**Written exercise 1**. Copy word for word the passage of the CPU temperature guide between "Put in place" and "the CPU's responsiveness.", inclusive.

**Source**.
------

Jump to contentJump to page navigation: previous page [access key p]/next page [access key n]
documentation.suse.com / Check and Monitor CPU Temperature

Check and Monitor CPU Temperature

Publication Date: 27 Sep 2024
WHAT?

Step-by-step explanation of how to configure CPU temperature monitoring.

WHY?

You want to reduce your electricity bill and make sure that the hardware runs optimally.

EFFORT

10 minutes to read the article and 20 minutes to install and configure the required tool.

GOAL

Put in place a mechanism for checking and monitoring CPU temperature.

Requirements
  • Root permissions to install the required package

  • The package sensors

1 Introduction

Checking and monitoring CPU temperature has several benefits.

  • Energy savings and cost reduction. When a CPU runs at full speed, it consumes more energy than when it is idling. Also, running CPUs cool is a critical cost factor, especially in data centers.

  • Identifying and monitoring processes that consume too much CPU power. Doing that can help to free your CPU resources and increase the CPU's responsiveness.

  • Easier detection of cooling issues. If the CPU temperature reaches 80°C or higher, it indicates that there is a problem with the cooling system or the fan, or that the thermal paste was not applied correctly.

  • A long-term reduction of the carbon footprint can be achieved by adjusting the cooling parameters.

Note
Note: Specific architectures

The sensors package is available on all architectures except IBM Z.

------

**Records to process**.

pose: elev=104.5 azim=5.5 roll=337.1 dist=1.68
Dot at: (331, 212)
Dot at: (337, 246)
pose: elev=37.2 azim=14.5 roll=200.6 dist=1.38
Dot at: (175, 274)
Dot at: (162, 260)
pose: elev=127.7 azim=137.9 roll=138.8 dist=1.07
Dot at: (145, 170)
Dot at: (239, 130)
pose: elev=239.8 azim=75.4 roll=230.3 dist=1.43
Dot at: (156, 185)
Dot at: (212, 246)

------

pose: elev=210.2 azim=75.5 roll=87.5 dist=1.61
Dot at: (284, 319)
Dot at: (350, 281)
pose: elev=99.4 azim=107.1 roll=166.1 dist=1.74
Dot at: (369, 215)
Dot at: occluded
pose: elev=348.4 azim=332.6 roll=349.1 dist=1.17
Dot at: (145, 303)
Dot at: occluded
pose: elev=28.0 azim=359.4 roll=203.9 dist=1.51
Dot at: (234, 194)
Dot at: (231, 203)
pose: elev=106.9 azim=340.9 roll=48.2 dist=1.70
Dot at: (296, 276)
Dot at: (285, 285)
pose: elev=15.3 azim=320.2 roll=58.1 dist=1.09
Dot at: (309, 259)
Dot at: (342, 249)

------

**Written exercise 2**. Format the rows between the lines holding "pose: elev=348.4 azim=332.6" and "Dot at: (342, 249)", inclusive, as a numbered list, skipping any blank lines.

**Complete output 1**.
Put in place a mechanism for checking and monitoring CPU temperature.

Requirements
  • Root permissions to install the required package

  • The package sensors

1 Introduction

Checking and monitoring CPU temperature has several benefits.

  • Energy savings and cost reduction. When a CPU runs at full speed, it consumes more energy than when it is idling. Also, running CPUs cool is a critical cost factor, especially in data centers.

  • Identifying and monitoring processes that consume too much CPU power. Doing that can help to free your CPU resources and increase the CPU's responsiveness.

**Complete output 2**.
1. pose: elev=348.4 azim=332.6 roll=349.1 dist=1.17
2. Dot at: (145, 303)
3. Dot at: occluded
4. pose: elev=28.0 azim=359.4 roll=203.9 dist=1.51
5. Dot at: (234, 194)
6. Dot at: (231, 203)
7. pose: elev=106.9 azim=340.9 roll=48.2 dist=1.70
8. Dot at: (296, 276)
9. Dot at: (285, 285)
10. pose: elev=15.3 azim=320.2 roll=58.1 dist=1.09
11. Dot at: (309, 259)
12. Dot at: (342, 249)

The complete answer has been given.